In accordance with a third aspect of the present invention, there is provided an optimum demodulation method of optimally demodulating a constant amplitude multi-code biorthogonal modulation signal in a constant-amplitude multi-code biorthogonal modulation system that determines orthogonal codes and phases thereof on the basis of sub-sets of N-bit user data and parity bits, which are generated from the user data to allocate constant-amplitude characteristics, and sums the orthogonal codes, determined on the basis of the sub-sets, to generate a modulation signal, comprising the steps of calculating correlation values between 2N pseudo orthogonal codes corresponding to combinations of the N-bit user data and the modulation signal; and selecting a maximum value among the 2N correlation values calculated at the correlation value calculating step, and simultaneously determining N bits corresponding to the modulation signal on the basis of a pseudo orthogonal code corresponding to the maximum value.

In accordance with a fourth aspect of the present invention, there is provided a sub-optimum demodulation method of sub-optimally demodulating a constant-amplitude multi-code biorthogonal modulation signal in a constant-amplitude multi-code biorthogonal modulation system that determines orthogonal codes and phases thereof on the basis of sub-sets of N-bit user data and parity bits, allocating constant-amplitude characteristics, and sums orthogonal codes, determined on the basis of the sub-sets, to generate a modulation signal, comprising the steps of calculating correlation values between 2N−1 pseudo orthogonal codes, selected on the basis of biorthogonal characteristics of 2N pseudo orthogonal codes corresponding to combinations of the N-bit user data, and the modulation signal; selecting a maximum value among the 2N−1 correlation values calculated at the correlation value calculating step, and determining N-bit user data corresponding to the modulation signal on the basis of a pseudo orthogonal code corresponding to the maximum value; and inversing bits, which are used to decide phases of the orthogonal codes during the modulation, among the determined N-bit user data, depending on a sign of the selected maximum value.

BRIEF DESCRIPTION OF THE DRAWINGS

The above and other objects, features and other advantages of the present invention will be more clearly understood from the following detailed description taken in conjunction with the accompanying drawings, in which:

FIG. 1 is a view showing the construction of a constant-amplitude biorthogonal modulation apparatus;

FIG. 2 is a view showing the construction of a reception apparatus, the demodulation performance of which is enhanced using parity bits, according to a first embodiment of the present invention;

FIG. 3 is a view showing the configuration of information bits and redundant bits used to correct an error bit using a block sum check according to a second embodiment of the present invention;

FIG. 4 is a view showing the construction of an optimum demodulation apparatus according to a third embodiment of the present invention; and

FIG. 5 is a view showing the construction of a sub-optimum demodulation apparatus according to a fourth embodiment of the present invention.

DESCRIPTION OF THE PREFERRED EMBODIMENTS

Hereinafter, embodiments of the present invention will be described in detail with reference to the attached drawings.

Reference now should be made to the drawings, in which the same reference numerals are used throughout the different drawings to designate the same or similar components.

FIG. 2 is a view showing the construction of a CACB reception apparatus for demodulating a received signal in a constant-amplitude multi-code biorthogonal modulation system according to a first embodiment of the present invention.
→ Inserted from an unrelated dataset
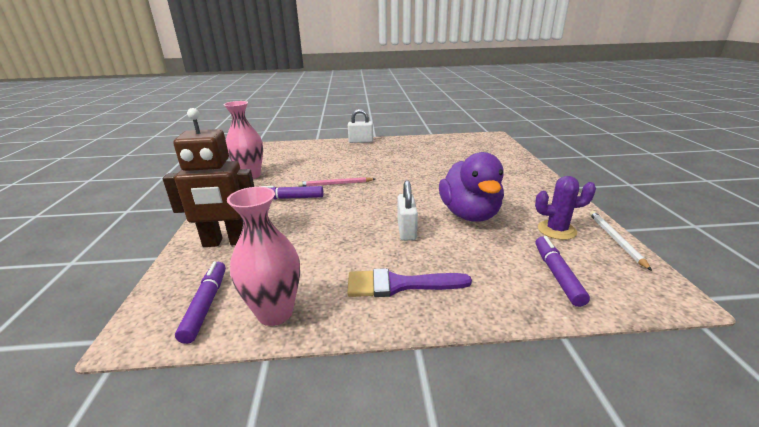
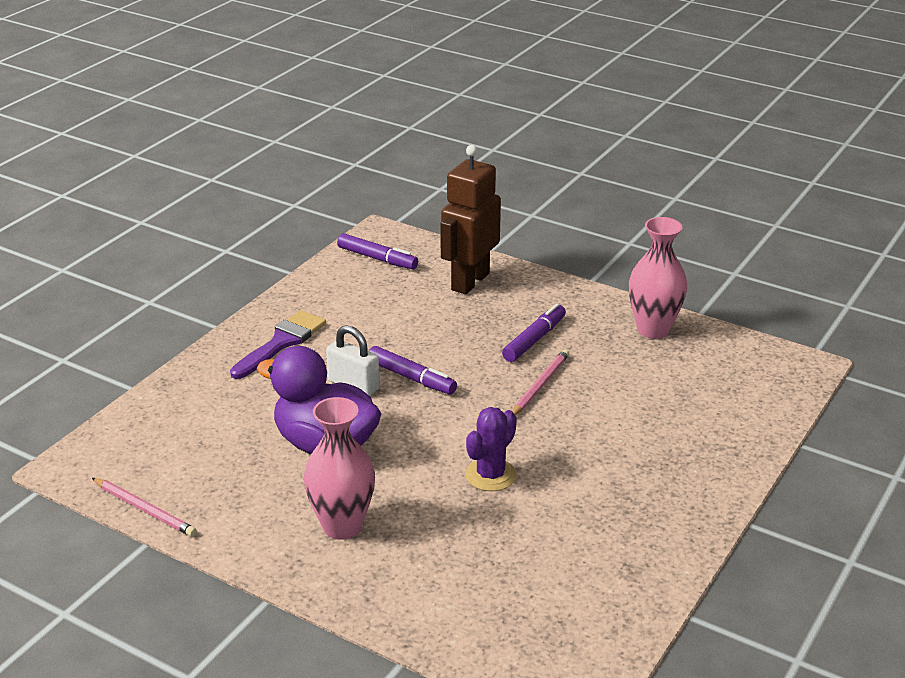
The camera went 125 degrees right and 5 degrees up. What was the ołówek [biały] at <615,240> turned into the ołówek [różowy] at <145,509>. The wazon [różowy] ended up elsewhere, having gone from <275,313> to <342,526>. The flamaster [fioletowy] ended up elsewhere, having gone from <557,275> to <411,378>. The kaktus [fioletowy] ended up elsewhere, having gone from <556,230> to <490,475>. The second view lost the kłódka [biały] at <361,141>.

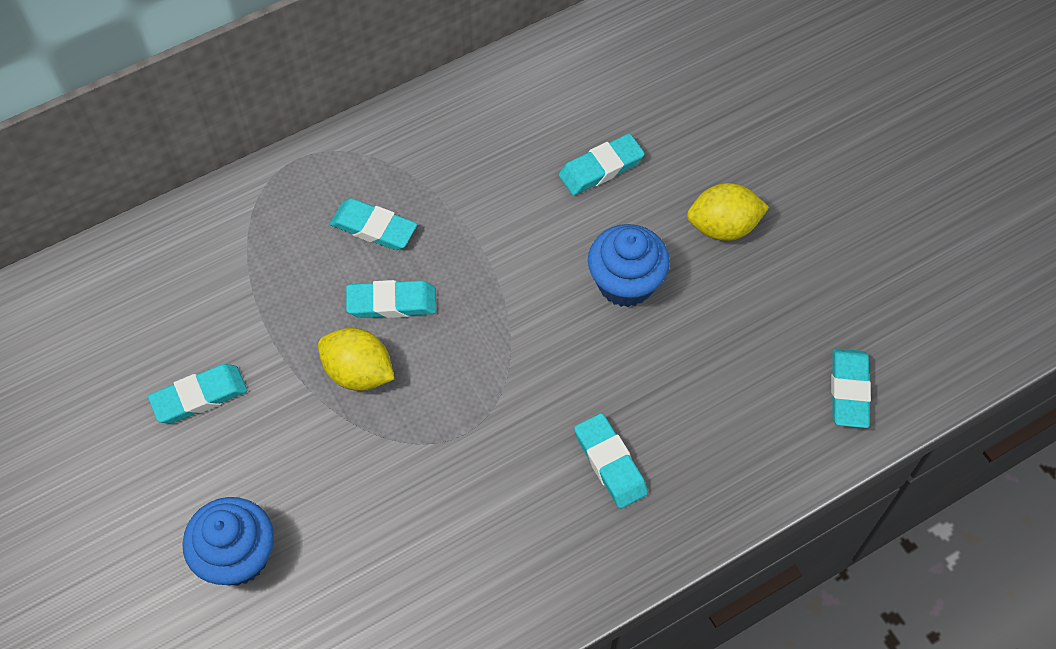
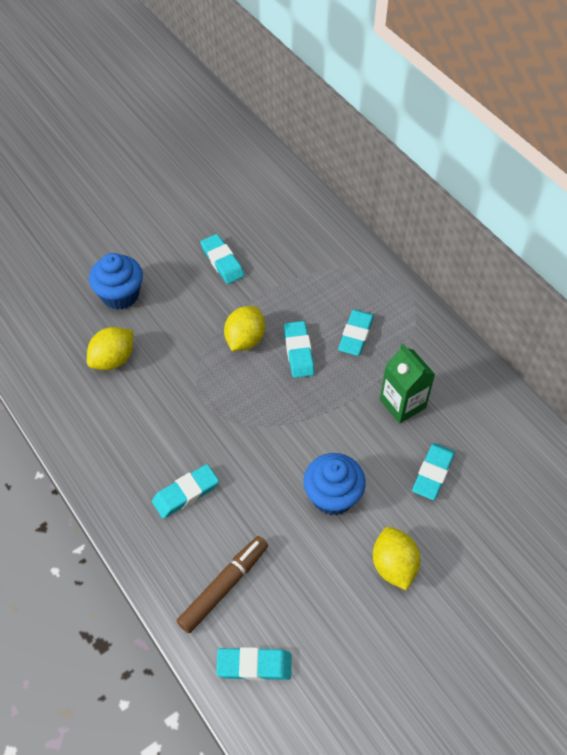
The camera went 85 degrees right and 5 degrees down. The second view gained the cytryna [żółty] at <113,359>. The second view gained the flamaster [brązowy] at <224,586>. The second view gained the karton mleka [zielony] at <402,404>. The gumka do mazania [turkusowy] at <601,168> ended up facing another way, 60 degrees clockwise from before.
The CACB reception apparatus performs an error correction procedure by checking parity bits that are added to and transmitted along with information bits, thus improving the Bit Error Rate (BER) performance of a demodulator.

As described above, redundant data bits used for constant-amplitude encoding are generated as parity bits for information data bits of respective blocks according to Equation [1]. Therefore, if the parity bits of the bit streams output from the modulators of blocks in the reception apparatus are checked, it can be examined whether an error occurs on the location of a specific bit. That is, odd-bit errors for k-th bits among the demodulated bit streams of respective blocks can be detected.

First, each of correlator banks 210 in the CACB demodulator correlates a received signal with an orthogonal code allocated thereto. Each of selection blocks 220 selects higher c correlation values in descending order of absolute values of correlation values (in FIG. 2, c=2) among the correlation values output from each of the correlator banks 210. At this time, the index and sign of the selected codes are determined as a bit stream. However, if an error exists in the results of the parity check conducted on the determined bit stream, the error means that a correlation value with an error code becomes higher than a correlation value with a correct code due to a noise or interference factor. Therefore, in the first embodiment of the present invention, a preset number c of codes with higher correlation values in descending order, including a code having the maximum correlation value, are selected as candidates. And, among the candidates, codes satisfying parity conditions by a parity checker 230 are filtered or chosen by a switch (250) and transmitted to a bit selection unit 260. The transmitted codes are determined to be a finally demodulated bit stream.

In detail, each of the selection blocks 220 sets bit streams corresponding to higher c (c≦2N, natural number) correlation values in descending order to the candidates of a transmission bit stream. If the bit streams are combined, c4 hypotheses or candidate groups are established. In order to compare the possibilities of the hypotheses with each other, a parity check is performed with respect to the combination of bit streams corresponding to the c4 hypotheses. Of the hypotheses, a hypothesis having no parity error is selected, and a symbol corresponding to the selected hypothesis is selected as the output of a receiver. Hypotheses satisfying the parity check are two or more, four correlation values from the blocks are summed by a value summing unit 240, and a hypothesis maximizing the sum is selected by a bit selection unit 260. A bit stream corresponding to the selected hypothesis is finally determined to be the output bit stream of the receiver. If there is no hypothesis in which any error is not generated, a bit stream, having a maximum correlation value with respect to each of the blocks, is outputted.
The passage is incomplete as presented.